Contributed by William Bourdeau and Jake Wenger
Small business owners and farmers in California need a break.
Placing another burden on them after the major economic downturn caused by the COVID-19 pandemic is no way to repair our infrastructure and economy. Family-owned businesses and farms have been running the risk of being permanently shuttered for the better part of a year; passing the STEP Act puts these businesses at an even greater risk.
The Sensible Taxation and Equity Promotion (STEP) Act would create an additional burden for small businesses such as ranches and farms.
The new, additional tax would be on generational assets like small businesses or family homes. This would be a retroactive tax that would be passed on to children of the deceased when the asset is sold, forcing them to pay a huge tax bill on property or assets they didn’t own decades earlier.
For example, a business established in the 1980s for $300,000 that is now worth 10 times as much would see a significant tax increase. Currently, if a child inherits the family business upon the owner’s death, any taxes due would be based on any appreciated value since the child took ownership—meaning that the value of the business would be stepped-up in basis to the current fair market value of $3 million.
If the STEP Act passes, the child would now owe retroactive taxes based on the entire value of the business, factoring in appreciation since the original $300,000 worth in the 1980s. A rough calculation would mean the child would be on the hook to pay almost $964,000 in taxes.
California is the fifth-largest economy in the world and home to over 3 million small businesses. Among these are California’s family-owned ranches, farms, and other small businesses.
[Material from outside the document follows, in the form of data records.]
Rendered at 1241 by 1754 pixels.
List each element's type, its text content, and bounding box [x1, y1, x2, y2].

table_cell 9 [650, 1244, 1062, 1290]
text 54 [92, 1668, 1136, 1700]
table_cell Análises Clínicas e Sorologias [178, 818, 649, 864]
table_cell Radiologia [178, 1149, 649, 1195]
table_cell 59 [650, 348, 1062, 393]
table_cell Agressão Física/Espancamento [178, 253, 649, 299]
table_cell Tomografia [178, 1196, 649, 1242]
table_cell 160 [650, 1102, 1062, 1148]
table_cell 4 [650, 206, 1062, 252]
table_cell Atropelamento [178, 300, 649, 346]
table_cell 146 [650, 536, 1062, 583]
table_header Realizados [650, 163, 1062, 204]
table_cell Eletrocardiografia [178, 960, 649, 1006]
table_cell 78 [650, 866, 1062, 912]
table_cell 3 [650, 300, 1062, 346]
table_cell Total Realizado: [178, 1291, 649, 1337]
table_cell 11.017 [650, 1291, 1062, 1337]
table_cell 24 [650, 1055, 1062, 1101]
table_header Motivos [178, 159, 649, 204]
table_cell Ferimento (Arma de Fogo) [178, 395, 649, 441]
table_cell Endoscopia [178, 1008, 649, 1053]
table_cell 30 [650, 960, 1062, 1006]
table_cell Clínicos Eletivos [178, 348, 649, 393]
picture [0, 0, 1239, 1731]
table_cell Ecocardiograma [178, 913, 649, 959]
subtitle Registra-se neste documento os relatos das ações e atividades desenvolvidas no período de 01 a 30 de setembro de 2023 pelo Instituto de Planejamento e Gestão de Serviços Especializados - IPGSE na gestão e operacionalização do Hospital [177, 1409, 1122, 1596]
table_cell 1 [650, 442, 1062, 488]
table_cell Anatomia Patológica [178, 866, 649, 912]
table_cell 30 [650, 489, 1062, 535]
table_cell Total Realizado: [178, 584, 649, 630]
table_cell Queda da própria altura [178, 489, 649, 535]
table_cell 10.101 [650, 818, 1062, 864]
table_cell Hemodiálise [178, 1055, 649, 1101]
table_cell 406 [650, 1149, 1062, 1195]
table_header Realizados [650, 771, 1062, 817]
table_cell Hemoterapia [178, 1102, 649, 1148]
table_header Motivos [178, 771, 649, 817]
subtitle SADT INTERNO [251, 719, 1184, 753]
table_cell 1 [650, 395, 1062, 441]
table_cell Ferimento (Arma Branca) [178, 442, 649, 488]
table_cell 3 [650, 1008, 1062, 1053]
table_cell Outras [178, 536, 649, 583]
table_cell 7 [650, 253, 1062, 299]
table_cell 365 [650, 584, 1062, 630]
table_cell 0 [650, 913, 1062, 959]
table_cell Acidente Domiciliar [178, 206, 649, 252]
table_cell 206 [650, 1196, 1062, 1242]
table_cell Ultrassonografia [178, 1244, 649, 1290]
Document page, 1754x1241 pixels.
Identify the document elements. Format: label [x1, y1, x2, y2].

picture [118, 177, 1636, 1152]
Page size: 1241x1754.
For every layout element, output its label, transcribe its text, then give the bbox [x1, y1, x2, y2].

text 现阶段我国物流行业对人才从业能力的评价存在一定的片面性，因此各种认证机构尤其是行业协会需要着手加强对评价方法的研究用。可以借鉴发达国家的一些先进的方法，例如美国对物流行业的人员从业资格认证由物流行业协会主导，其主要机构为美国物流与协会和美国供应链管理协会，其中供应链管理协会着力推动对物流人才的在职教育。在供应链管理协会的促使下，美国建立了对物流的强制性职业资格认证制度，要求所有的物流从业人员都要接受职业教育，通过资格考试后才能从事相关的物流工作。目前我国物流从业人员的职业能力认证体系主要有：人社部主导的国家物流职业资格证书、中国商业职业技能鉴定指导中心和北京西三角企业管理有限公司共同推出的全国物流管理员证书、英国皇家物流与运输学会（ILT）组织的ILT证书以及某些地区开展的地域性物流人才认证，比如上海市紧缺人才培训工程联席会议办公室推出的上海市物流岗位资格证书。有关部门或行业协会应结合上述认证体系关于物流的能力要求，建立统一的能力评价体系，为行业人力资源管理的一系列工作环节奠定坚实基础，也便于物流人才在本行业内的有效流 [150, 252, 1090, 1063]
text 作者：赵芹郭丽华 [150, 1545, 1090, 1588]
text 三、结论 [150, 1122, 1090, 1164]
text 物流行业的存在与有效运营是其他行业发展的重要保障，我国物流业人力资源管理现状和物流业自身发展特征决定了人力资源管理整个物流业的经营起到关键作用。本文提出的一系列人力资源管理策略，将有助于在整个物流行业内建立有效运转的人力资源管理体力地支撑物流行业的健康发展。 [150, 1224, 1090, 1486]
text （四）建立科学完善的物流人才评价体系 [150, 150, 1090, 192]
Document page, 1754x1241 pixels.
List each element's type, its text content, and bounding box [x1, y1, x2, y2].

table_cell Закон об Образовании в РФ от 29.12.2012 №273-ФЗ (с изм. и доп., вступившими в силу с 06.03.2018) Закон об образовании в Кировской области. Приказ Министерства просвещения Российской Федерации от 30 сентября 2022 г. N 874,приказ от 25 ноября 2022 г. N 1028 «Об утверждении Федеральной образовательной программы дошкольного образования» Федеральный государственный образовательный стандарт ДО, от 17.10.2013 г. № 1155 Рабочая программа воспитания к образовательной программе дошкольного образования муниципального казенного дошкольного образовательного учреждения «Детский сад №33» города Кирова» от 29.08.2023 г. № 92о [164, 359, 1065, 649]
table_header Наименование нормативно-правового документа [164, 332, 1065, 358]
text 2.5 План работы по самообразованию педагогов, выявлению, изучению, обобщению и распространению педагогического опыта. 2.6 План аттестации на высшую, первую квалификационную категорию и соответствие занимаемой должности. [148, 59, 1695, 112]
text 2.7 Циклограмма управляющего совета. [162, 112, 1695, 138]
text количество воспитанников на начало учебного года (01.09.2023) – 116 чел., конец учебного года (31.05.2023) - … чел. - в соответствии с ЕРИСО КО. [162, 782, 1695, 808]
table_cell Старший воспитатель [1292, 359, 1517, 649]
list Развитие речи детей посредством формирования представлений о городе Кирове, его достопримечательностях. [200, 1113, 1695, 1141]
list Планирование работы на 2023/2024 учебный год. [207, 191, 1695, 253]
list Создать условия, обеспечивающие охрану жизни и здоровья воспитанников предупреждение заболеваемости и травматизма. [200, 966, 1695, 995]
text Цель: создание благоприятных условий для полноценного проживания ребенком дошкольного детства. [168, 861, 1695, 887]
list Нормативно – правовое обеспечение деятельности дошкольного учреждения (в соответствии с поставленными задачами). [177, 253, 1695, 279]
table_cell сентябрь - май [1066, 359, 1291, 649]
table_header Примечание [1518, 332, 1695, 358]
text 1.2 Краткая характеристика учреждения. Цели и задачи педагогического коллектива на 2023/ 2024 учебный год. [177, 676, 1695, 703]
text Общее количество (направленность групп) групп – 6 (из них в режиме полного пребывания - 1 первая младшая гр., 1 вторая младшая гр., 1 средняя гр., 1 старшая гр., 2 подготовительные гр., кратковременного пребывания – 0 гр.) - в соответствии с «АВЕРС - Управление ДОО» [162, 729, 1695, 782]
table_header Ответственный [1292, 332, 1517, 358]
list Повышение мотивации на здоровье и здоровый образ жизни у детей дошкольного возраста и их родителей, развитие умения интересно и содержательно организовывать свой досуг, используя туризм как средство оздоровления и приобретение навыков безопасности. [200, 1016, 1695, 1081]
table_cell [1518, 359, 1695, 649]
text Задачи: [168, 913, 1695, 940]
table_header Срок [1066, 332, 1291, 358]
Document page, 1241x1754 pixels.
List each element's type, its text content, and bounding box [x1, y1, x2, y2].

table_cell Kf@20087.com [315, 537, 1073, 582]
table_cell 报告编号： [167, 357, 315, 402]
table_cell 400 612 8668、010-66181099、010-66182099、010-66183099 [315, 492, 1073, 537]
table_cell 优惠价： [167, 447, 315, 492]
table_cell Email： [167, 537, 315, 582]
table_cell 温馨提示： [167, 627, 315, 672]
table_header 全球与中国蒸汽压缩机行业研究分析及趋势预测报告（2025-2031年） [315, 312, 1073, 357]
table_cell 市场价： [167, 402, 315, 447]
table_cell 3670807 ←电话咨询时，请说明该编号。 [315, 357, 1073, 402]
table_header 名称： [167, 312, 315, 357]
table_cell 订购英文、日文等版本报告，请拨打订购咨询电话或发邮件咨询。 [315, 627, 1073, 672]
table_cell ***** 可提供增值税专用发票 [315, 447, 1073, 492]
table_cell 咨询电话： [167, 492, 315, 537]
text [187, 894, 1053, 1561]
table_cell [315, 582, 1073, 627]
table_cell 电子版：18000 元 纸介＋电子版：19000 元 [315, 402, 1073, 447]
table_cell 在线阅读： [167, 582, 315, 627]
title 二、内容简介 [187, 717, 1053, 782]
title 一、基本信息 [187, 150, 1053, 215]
According to the Community Alliance with Family Farmers, about three out of every four farmers operate on less than $100,000 in annual sales. Nearly one in five are socially disadvantaged farmers, and on top of that, over a third of the country’s vegetables and two-thirds of the country’s fruits and nuts are grown in California.
California’s growers and other small businesses have worked diligently to keep our economy moving when much else has stopped over the last year. Do we really want to create a new burden for them?
As the California economy begins to recover we must remain vigilant about supporting our economy from the working class and small businesses upward. Family-owned businesses have been picking up the pieces of their operations after a difficult year.
Elected officials in Washington, D.C. proposing legislation unfriendly to family-run small businesses and other small enterprises like ranches and farms should take a look back into their districts and remember those who have not stopped working to provide food and goods for the rest of the country in the last year.
A new report from Texas A&M University’s Agriculture and Food Policy Center revealed that farmers and ranchers across the country would owe an average of $726,000 if the STEP Act became law. Even more alarming, this calculation did not account for proposed doubling of the capital gains tax rate, as the Biden administration is currently proposing. We must protect California’s small businesses and farms.
As Washington figures out how to pay for the American Jobs Plan and the American Families Plan, we would like to thank our bipartisan congressional members from the Central Valley for supporting us. Senator Diane Feinstein has long supported family farms and the ability to keep businesses in the family. We hope Senator Alex Padilla feels the same.
Senators — you have an opportunity to help Californians recover by being leaders on this issue. We ask you to oppose the STEP Act in order to protect our multigenerational farmers, ranchers, and businesses.
Jake Wenger is the president of the Stanislaus County Farm Bureau.